Average Height to Weight for Teenage Boys - 13 to 20 Years
Male Teens: 13 - 20 Years)
14 Years112.0 lb. (50.8 kg)64.5" (163.8 cm)
15 Years123.5 lb. (56.02 kg)67.0" (170.1 cm)
16 Years134.0 lb. (60.78 kg)68.3" (173.4 cm)
17 Years142.0 lb. (64.41 kg)69.0" (175.2 cm)

7. How to get taller at 18?

Staying physically active is even more essential from childhood to grow and improve overall health. But taking it up even in adulthood can help you add a few inches to your height. Strength-building exercises, yoga, jumping rope, and biking all can help to increase your flexibility and grow a few inches taller.

8. Is 5.7 a good height for a 15 year old boy?

Generally speaking, the average height for 15 year olds girls is 62.9 inches (or 159.7 cm).

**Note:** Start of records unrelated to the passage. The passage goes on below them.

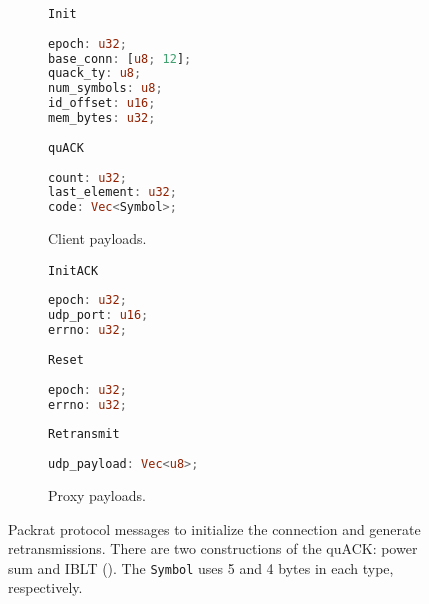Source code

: \begin{figure}[t]
    \begin{subfigure}[b]{0.48\linewidth}
        \begin{protopayload}{\texttt{Init}}
            \begin{lstlisting}[language=Rust]
epoch: u32;
base_conn: [u8; 12];
quack_ty: u8;
num_symbols: u8;
id_offset: u16;
mem_bytes: u32;
            \end{lstlisting}
        \end{protopayload}
        \begin{protopayload}{\texttt{quACK}}
            \begin{lstlisting}[language=Rust]
count: u32;
last_element: u32;
code: Vec<Symbol>;
            \end{lstlisting}
        \end{protopayload}
        \caption{Client payloads.}
        \label{fig:packrat:payloads:client}
    \end{subfigure}
    \hfill
    \begin{subfigure}[b]{0.48\linewidth}
        \begin{protopayload}{\texttt{InitACK}}
            \begin{lstlisting}[language=Rust]
epoch: u32;
udp_port: u16;
errno: u32;
            \end{lstlisting}
        \end{protopayload}
        \begin{protopayload}{\texttt{Reset}}
            \begin{lstlisting}[language=Rust]
epoch: u32;
errno: u32;
            \end{lstlisting}
        \end{protopayload}
        \begin{protopayload}{\texttt{Retransmit}}
            \begin{lstlisting}[language=Rust]
udp_payload: Vec<u8>;
            \end{lstlisting}
        \end{protopayload}
        \caption{Proxy payloads.}
        \label{fig:packrat:payloads:proxy}
    \end{subfigure}
  \caption{Packrat protocol messages to initialize the connection and generate
   retransmissions. There are two constructions of the quACK: power sum and
   IBLT (). The \texttt{Symbol} uses 5 and 4 bytes in each
   type, respectively.}
  \label{fig:packrat:payloads}
\end{figure}
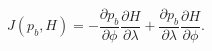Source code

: \begin{equation}
    J(p_b,H) = - \frac{\partial p_b}{\partial \phi}\frac{\partial H}{\partial\lambda} + \frac{\partial p_b}{\partial\lambda}\frac{\partial H}{\partial \phi}.
\label{EQN:BPT}
\end{equation}
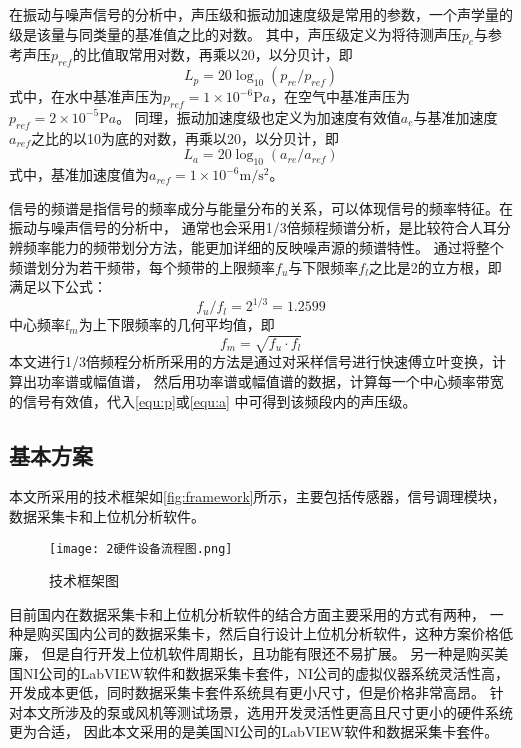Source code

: 在振动与噪声信号的分析中，声压级和振动加速度级是常用的参数，一个声学量的级是该量与同类量的基准值之比的对数。
其中，声压级定义为将待测声压$p_e$与参考声压$p_{ref}$的比值取常用对数，再乘以20，以分贝计，即
\begin{equation}
    \label{equ:p}
    L_{p} = 20\log_{10}{\left(p_{re}/p_{ref}\right )}
\end{equation}
式中，在水中基准声压为$p_{ref}= 1\times 10^{-6} \mathrm{P} a$，在空气中基准声压为$p_{ref}= 2\times 10^{-5} \mathrm{P} a$。
同理，振动加速度级也定义为加速度有效值$a_e$与基准加速度$a_{ref}$之比的以10为底的对数，再乘以20，以分贝计，即
\begin{equation}
    \label{equ:a}
    L_{a} = 20\log_{10}{\left(a_{re}/a_{ref}\right )}
\end{equation}
式中，基准加速度值为$a_{ref}= 1\times 10^{-6} \mathrm{m/s^2} $。

信号的频谱是指信号的频率成分与能量分布的关系，可以体现信号的频率特征。在振动与噪声信号的分析中，
通常也会采用1/3倍频程频谱分析，是比较符合人耳分辨频率能力的频带划分方法，能更加详细的反映噪声源的频谱特性。
通过将整个频谱划分为若干频带，每个频带的上限频率$f_u$与下限频率$f_l$之比是2的立方根，即满足以下公式：
\begin{equation}
    \label{equ:fu}
    f_{u}/f_{l}=2^{1/3}=1.2599
\end{equation}
中心频率f$_{m}$为上下限频率的几何平均值，即
\begin{equation}
    \label{equ:fm}
    f_{m}=\sqrt{f_{u}\cdot f_{l} } 
\end{equation}
本文进行1/3倍频程分析所采用的方法是通过对采样信号进行快速傅立叶变换，计算出功率谱或幅值谱，
然后用功率谱或幅值谱的数据，计算每一个中心频率带宽的信号有效值，代入\autoref{equ:p}或\autoref{equ:a}
中可得到该频段内的声压级。
\subsection{基本方案}
本文所采用的技术框架如\autoref{fig:framework}所示，主要包括传感器，信号调理模块，数据采集卡和上位机分析软件。
\begin{figure}[htbp]
    \centering
    \texttt{[image: 2硬件设备流程图.png]}
    \caption{\label{fig:framework}技术框架图}
\end{figure}

目前国内在数据采集卡和上位机分析软件的结合方面主要采用的方式有两种，
一种是购买国内公司的数据采集卡，然后自行设计上位机分析软件，这种方案价格低廉，
但是自行开发上位机软件周期长，且功能有限还不易扩展。
另一种是购买美国NI公司的LabVIEW软件和数据采集卡套件，NI公司的虚拟仪器系统灵活性高，
开发成本更低，同时数据采集卡套件系统具有更小尺寸，但是价格非常高昂。
针对本文所涉及的泵或风机等测试场景，选用开发灵活性更高且尺寸更小的硬件系统更为合适，
因此本文采用的是美国NI公司的LabVIEW软件和数据采集卡套件。

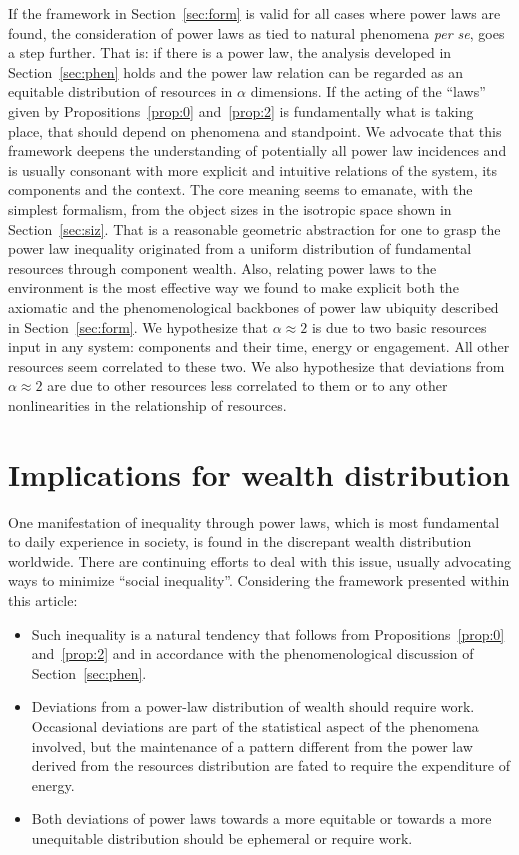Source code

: \documentclass[a4paper, 11pt]{article} %
\begin{document}
If the framework in Section~\ref{sec:form} is valid for all cases where power laws are found,
the consideration of power laws as tied to natural phenomena \emph{per se}, goes a step further. 
That is: if there is
a power law, the analysis developed in Section~\ref{sec:phen} holds
and
the power law relation can be regarded as an equitable distribution
of resources in $\alpha$ dimensions.
If the acting of the ``laws'' given by Propositions~\ref{prop:0} and~\ref{prop:2} is fundamentally what is taking place, that should depend on phenomena
and standpoint.
We advocate that this framework deepens the understanding of potentially all power law
incidences and is usually consonant with more explicit and intuitive 
relations of the system, its components and the context.
The core meaning seems to emanate, with the simplest formalism, from
the object sizes in the isotropic space shown in Section~\ref{sec:siz}.
That is a reasonable geometric abstraction for
one to grasp the power law inequality originated from
a uniform distribution
of fundamental resources through component wealth.
Also, relating power laws to the environment is the most effective
way we found to make explicit both the axiomatic
and the phenomenological backbones of power law ubiquity described in
Section~\ref{sec:form}.
We hypothesize that $\alpha \approx 2$ is due to two basic resources
input in any system: components and their time, energy or engagement.
All other resources seem correlated to these two.
We also hypothesize that deviations from $\alpha \approx 2$ are due
to other resources less correlated to them
or to any other nonlinearities in the relationship of resources.

\section{Implications for wealth distribution}\label{sec:esp}

One manifestation of inequality through power laws,
which is most fundamental to daily experience
in society, is found in the discrepant wealth distribution worldwide.
There are continuing efforts to deal with this issue,
usually advocating ways to minimize ``social inequality''.
Considering the framework presented within this article:

\begin{itemize}
	\item Such inequality is a natural tendency that follows from Propositions~\ref{prop:0} and~\ref{prop:2} and in accordance with the phenomenological discussion of Section~\ref{sec:phen}.
	\item Deviations from a power-law distribution of wealth should require work.
		Occasional deviations are part of the statistical aspect of the phenomena involved, but the maintenance of a pattern different from the power law derived from the resources distribution are fated to require the expenditure of energy.
	\item Both deviations of power laws towards a more equitable or towards a more unequitable distribution should be ephemeral or require work.
\end{itemize}
\end{document}
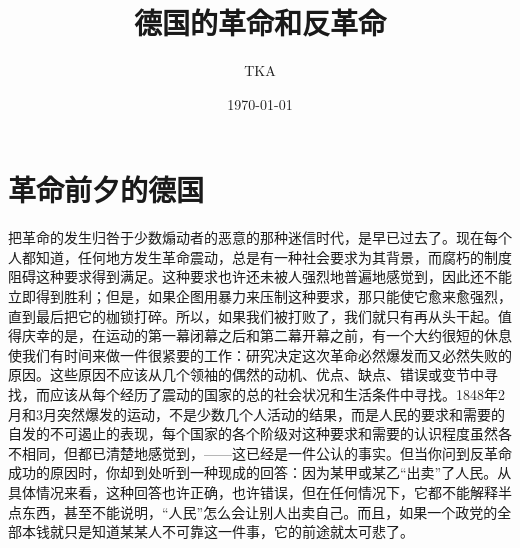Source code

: \documentclass[a4paper]{article}
\title{\heiti\zihao{2} 德国的革命和反革命}
\author{TKA}
\date{\today}
\begin{document}
    \maketitle

    \tableofcontents

    \part{革命前夕的德国}


    把革命的发生归咎于少数煽动者的恶意的那种迷信时代，是早已过去了。现在每个人都知道，任何地方发生革命震动，总是有一种社会要求为其背景，而腐朽的制度阻碍这种要求得到满足。这种要求也许还未被人强烈地普遍地感觉到，因此还不能立即得到胜利；但是，如果企图用暴力来压制这种要求，那只能使它愈来愈强烈，直到最后把它的枷锁打碎。所以，如果我们被打败了，我们就只有再从头干起。值得庆幸的是，在运动的第一幕闭幕之后和第二幕开幕之前，有一个大约很短的休息使我们有时间来做一件很紧要的工作：研究决定这次革命必然爆发而又必然失败的原因。这些原因不应该从几个领袖的偶然的动机、优点、缺点、错误或变节中寻找，而应该从每个经历了震动的国家的总的社会状况和生活条件中寻找。1848年2月和3月突然爆发的运动，不是少数几个人活动的结果，而是人民的要求和需要的自发的不可遏止的表现，每个国家的各个阶级对这种要求和需要的认识程度虽然各不相同，但都已清楚地感觉到，——这已经是一件公认的事实。但当你问到反革命成功的原因时，你却到处听到一种现成的回答：因为某甲或某乙“出卖”了人民。从具体情况来看，这种回答也许正确，也许错误，但在任何情况下，它都不能解释半点东西，甚至不能说明，``人民''怎么会让别人出卖自己。而且，如果一个政党的全部本钱就只是知道某某人不可靠这一件事，它的前途就太可悲了。
\end{document}
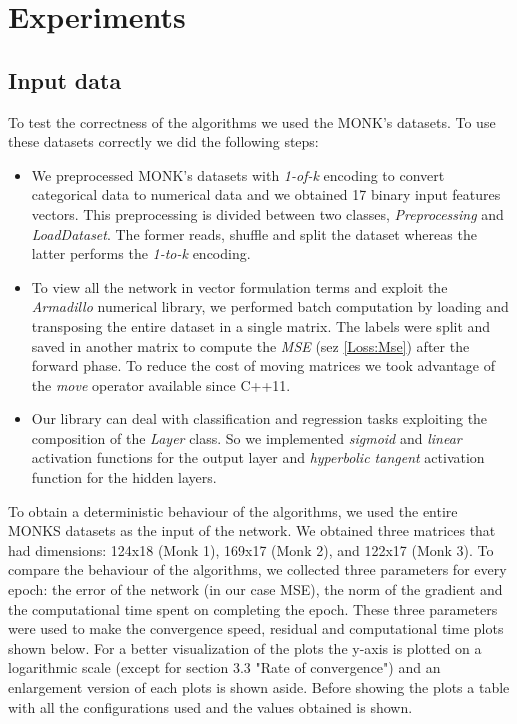 \section{Experiments}

\subsection{Input data}
To test the correctness of the algorithms we used the MONK's datasets. To use these datasets correctly we did the following steps:
\begin{itemize}
	\item We preprocessed MONK's datasets with \textit{1-of-k} encoding to convert categorical data to numerical data and we obtained 17 binary input features vectors. This preprocessing is divided between two classes, \textit{Preprocessing} and \textit{LoadDataset}. The former reads, shuffle and split the dataset whereas the latter performs the \textit{1-to-k} encoding. 
	\item To view all the network in vector formulation terms and exploit the \textit{Armadillo} numerical library, we performed batch computation by loading and transposing the entire dataset in a single matrix. The labels were split and saved in another matrix to compute the \textit{MSE} (sez \ref{Loss:Mse}) after the forward phase. To reduce the cost of moving matrices we took advantage of the \textit{move} operator available since C++11. 
	\item Our library can deal with classification and regression tasks exploiting the composition of the \textit{Layer} class.  So we implemented \textit{sigmoid} and \textit{linear} activation functions for the output layer and \textit{hyperbolic tangent} activation function for the hidden layers.
\end{itemize}



To obtain a deterministic behaviour of the algorithms, we used the entire MONKS datasets as the input of the network. We obtained three matrices that had dimensions: 124x18 (Monk 1), 169x17 (Monk 2), and 122x17 (Monk 3). To compare the behaviour of the algorithms, we collected three parameters for every epoch: the error of the network (in our case MSE), the norm of the gradient and the computational time spent on completing the epoch. These three parameters were used to make the convergence speed, residual and computational time plots shown below. For a better visualization of the plots the y-axis is plotted on a logarithmic scale (except for section 3.3 "Rate of convergence") and an enlargement version of each plots is shown aside. Before showing the plots a table with all the configurations used and the values obtained is shown.

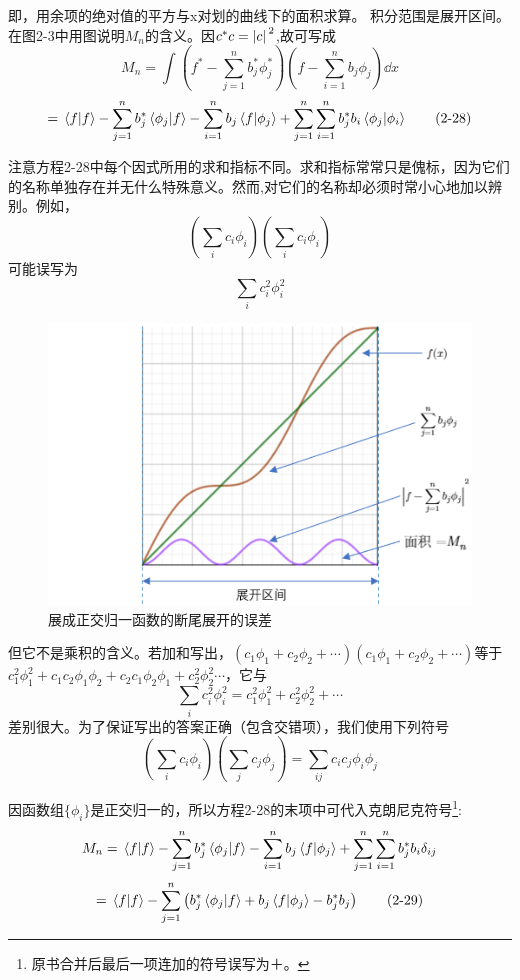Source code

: 即，用余项的绝对值的平方与x对划的曲线下的面积求算。
积分范围是展开区间。在图2-3中用图说明$M_n$的含义。因$c^*c=\abs*{c}^2$,故可写成
\[M_n=\int \left ( f^*-\sum_{j=1}^nb_j^*\phi_j^* \right ) \left ( f-\sum_{i=1}^nb_j\phi_j \right )\dd{x}\]
\[=\bra*{f}\ket*{f}-\sum_{j=1}^nb^*_j\bra*{\phi_j}\ket*{f}-\sum_{i=1}^nb_j\bra*{f}\ket*{\phi_j}+\sum_{j=1}^n\sum_{i=1}^nb_j^*b_i\bra*{\phi_j}\ket*{\phi_i} \tag{2-28}\]

注意方程2-28中每个因式所用的求和指标不同。求和指标常常只是傀标，因为它们的名称单独存在并无什么特殊意义。然而,对它们的名称却必须时常小心地加以辨别。例如，
\[\left (\sum_ic_i\phi_i\right )\left (\sum_ic_i\phi_i\right )\]
可能误写为
\[\sum_ic_i^2\phi_i^2\]
\begin{figure}[htbp]
    \centering
    \includegraphics[scale=0.6]{./fig/2-3.png}
    \caption{展成正交归一函数的断尾展开的误差}
\end{figure}
但它不是乘积的含义。若加和写出，$(c_1\phi_1+c_2\phi_2+ \cdots )(c_1\phi_1+c_2\phi_2+ \cdots )$等于$c_1^2\phi_1^2+c_1c_2\phi_1\phi_2+c_2c_1\phi_2\phi_1+c_2^2\phi_2^2 \cdots $，它与
\[\sum_ic_i^2\phi_i^2=c_1^2\phi_1^2+c_2^2\phi_2^2+ \cdots\]
差别很大。为了保证写出的答案正确（包含交错项），我们使用下列符号
\[\left (\sum_ic_i\phi_i\right )\left (\sum_jc_j\phi_j\right )=\sum_{ij}c_ic_j\phi_i\phi_j\]

因函数组$\{\phi_i\}$是正交归一的，所以方程2-28的末项中可代入克朗尼克符号\footnote{原书合并后最后一项连加的符号误写为＋。}:
\[M_n=\bra*{f}\ket*{f}-\sum_{j=1}^nb^*_j\bra*{\phi_j}\ket*{f}-\sum_{i=1}^nb_j\bra*{f}\ket*{\phi_j}+\sum_{j=1}^n\sum_{i=1}^nb_j^*b_i\delta_{ij}\]
\[=\bra*{f}\ket*{f}-\sum_{j=1}^n \left ( b^*_j\bra*{\phi_j}\ket*{f}+b_j\bra*{f}\ket*{\phi_j}-b_j^*b_j \right ) \tag{2-29}\]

On the other hand, teen boys at the age of 15 have a much higher average height, which is 67.0 inches (or 170.1 cm).

9. Can you grow between 16 and 18?

Most girls stop growing taller by age 14 or 15. However, after their early teenage growth spurt, boys continue gaining height at a gradual pace until around 18. Note that some kids will stop growing earlier and others may keep growing a year or two more.

10. Can you grow 1 cm after 17?

Even with a healthy diet, most people's height won't increase after age 18 to 20. The graph below shows the rate of growth from birth to age 20. As you can see, the growth lines fall to zero between ages 18 and 20 ( 7 , 8 ). The reason why your height stops increasing is your bones, specifically your growth plates.